● Texto mostrado:
★ ★ ★

Historia resumida de la Dictadura Militar Argentina 1976 a 1983
Resumen de la lección
La junta militar que gobernó Argentina de 1976 a 1983 y su ‘Guerra Sucia’ de persecución política y represión marcaron al país. Para sanar al país y garantizar que los militares no pudieran volver a gobernar, los gobernantes de Argentina tuvieron que inculcar el respeto por el proceso democrático y castigar a los perpetradores de los atroces actos de la Guerra Sucia. El primer presidente posterior a la junta, Raúl Alfonsín , hizo precisamente esto, equilibrando el castigo con una amnistía limitada para los militares para evitar otra toma de poder militar y satisfacer la necesidad de justicia del público. Su sucesor, Carlos Menem , es una figura controvertida que indultó a militares pero también aseguró la estabilidad de la democracia.

★ ★ ★

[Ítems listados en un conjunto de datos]

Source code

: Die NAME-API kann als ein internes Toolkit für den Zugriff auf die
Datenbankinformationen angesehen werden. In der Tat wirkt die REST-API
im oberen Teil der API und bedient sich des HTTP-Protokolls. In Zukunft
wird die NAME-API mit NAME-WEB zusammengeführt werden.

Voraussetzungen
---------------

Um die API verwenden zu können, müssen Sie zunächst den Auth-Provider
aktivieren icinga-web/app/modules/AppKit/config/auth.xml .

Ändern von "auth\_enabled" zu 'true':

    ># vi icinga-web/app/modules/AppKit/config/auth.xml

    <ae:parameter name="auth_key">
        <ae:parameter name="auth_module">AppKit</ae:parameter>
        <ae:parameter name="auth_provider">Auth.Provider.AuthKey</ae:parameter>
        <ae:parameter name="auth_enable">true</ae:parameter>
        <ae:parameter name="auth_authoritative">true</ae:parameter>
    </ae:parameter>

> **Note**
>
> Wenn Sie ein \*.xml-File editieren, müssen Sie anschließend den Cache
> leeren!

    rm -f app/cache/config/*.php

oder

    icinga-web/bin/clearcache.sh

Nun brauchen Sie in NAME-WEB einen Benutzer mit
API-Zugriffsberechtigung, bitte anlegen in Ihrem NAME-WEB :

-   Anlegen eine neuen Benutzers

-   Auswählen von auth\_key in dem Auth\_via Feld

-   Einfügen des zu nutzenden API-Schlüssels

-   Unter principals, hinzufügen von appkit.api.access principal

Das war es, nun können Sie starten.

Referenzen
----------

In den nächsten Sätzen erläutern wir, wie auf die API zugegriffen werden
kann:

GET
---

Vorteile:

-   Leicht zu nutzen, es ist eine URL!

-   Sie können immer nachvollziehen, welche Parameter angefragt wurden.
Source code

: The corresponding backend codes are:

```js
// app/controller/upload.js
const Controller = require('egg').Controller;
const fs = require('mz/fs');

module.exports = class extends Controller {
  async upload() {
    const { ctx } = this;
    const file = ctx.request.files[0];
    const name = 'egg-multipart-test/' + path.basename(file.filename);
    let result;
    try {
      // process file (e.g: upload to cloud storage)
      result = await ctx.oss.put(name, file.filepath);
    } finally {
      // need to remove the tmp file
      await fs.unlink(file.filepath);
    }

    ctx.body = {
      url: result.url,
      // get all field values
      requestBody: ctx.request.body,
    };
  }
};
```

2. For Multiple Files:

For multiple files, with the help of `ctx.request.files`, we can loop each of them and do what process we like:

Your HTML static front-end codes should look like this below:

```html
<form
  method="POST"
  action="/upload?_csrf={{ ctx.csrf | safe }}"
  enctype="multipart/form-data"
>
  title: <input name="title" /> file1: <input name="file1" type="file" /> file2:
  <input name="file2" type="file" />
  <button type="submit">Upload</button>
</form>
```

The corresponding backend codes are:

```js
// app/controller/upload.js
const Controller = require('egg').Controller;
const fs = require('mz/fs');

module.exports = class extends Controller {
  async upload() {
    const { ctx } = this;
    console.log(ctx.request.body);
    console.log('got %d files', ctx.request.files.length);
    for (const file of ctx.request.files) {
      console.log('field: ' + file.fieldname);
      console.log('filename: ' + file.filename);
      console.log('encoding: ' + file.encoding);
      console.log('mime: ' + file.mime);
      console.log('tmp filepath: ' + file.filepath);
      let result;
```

★ ★ ★

● Actividad 1:
Repite tal cual el fragmento del resumen sobre la dictadura argentina que empieza en "Historia resumida de" y termina en "de la democracia.".
● Actividad 2:
Anota todos los verbos en infinitivo que aparecen en el resumen sobre la dictadura argentina, en el orden en que salen.

● Espacio de respuesta 1:
Historia resumida de la Dictadura Militar Argentina 1976 a 1983
Resumen de la lección
La junta militar que gobernó Argentina de 1976 a 1983 y su ‘Guerra Sucia’ de persecución política y represión marcaron al país. Para sanar al país y garantizar que los militares no pudieran volver a gobernar, los gobernantes de Argentina tuvieron que inculcar el respeto por el proceso democrático y castigar a los perpetradores de los atroces actos de la Guerra Sucia. El primer presidente posterior a la junta, Raúl Alfonsín , hizo precisamente esto, equilibrando el castigo con una amnistía limitada para los militares para evitar otra toma de poder militar y satisfacer la necesidad de justicia del público. Su sucesor, Carlos Menem , es una figura controvertida que indultó a militares pero también aseguró la estabilidad de la democracia.

● Espacio de respuesta 2:
sanar, garantizar, volver, gobernar, inculcar, castigar, evitar, satisfacer